Your goal: Identify the line that contains "ntinua atual e" in the material. Output it and every line after it, unchanged, through the end.

Input:
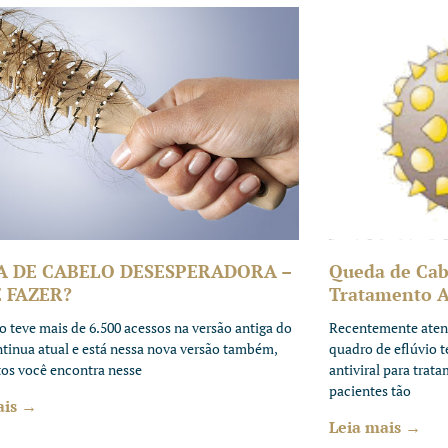
A DE CABELO DESESPERADORA –
Queda de Cab
 FAZER?
Tratamento An
to teve mais de 6.500 acessos na versão antiga do
Recentemente aten
ntinua atual e está nessa nova versão também,
quadro de eflúvio 
tos você encontra nesse
antiviral para trat
pacientes tão
ais →
Leia mais →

Solved exercise:
ntinua atual e está nessa nova versão também,
quadro de eflúvio 
tos você encontra nesse
antiviral para trat
pacientes tão
ais →
Leia mais →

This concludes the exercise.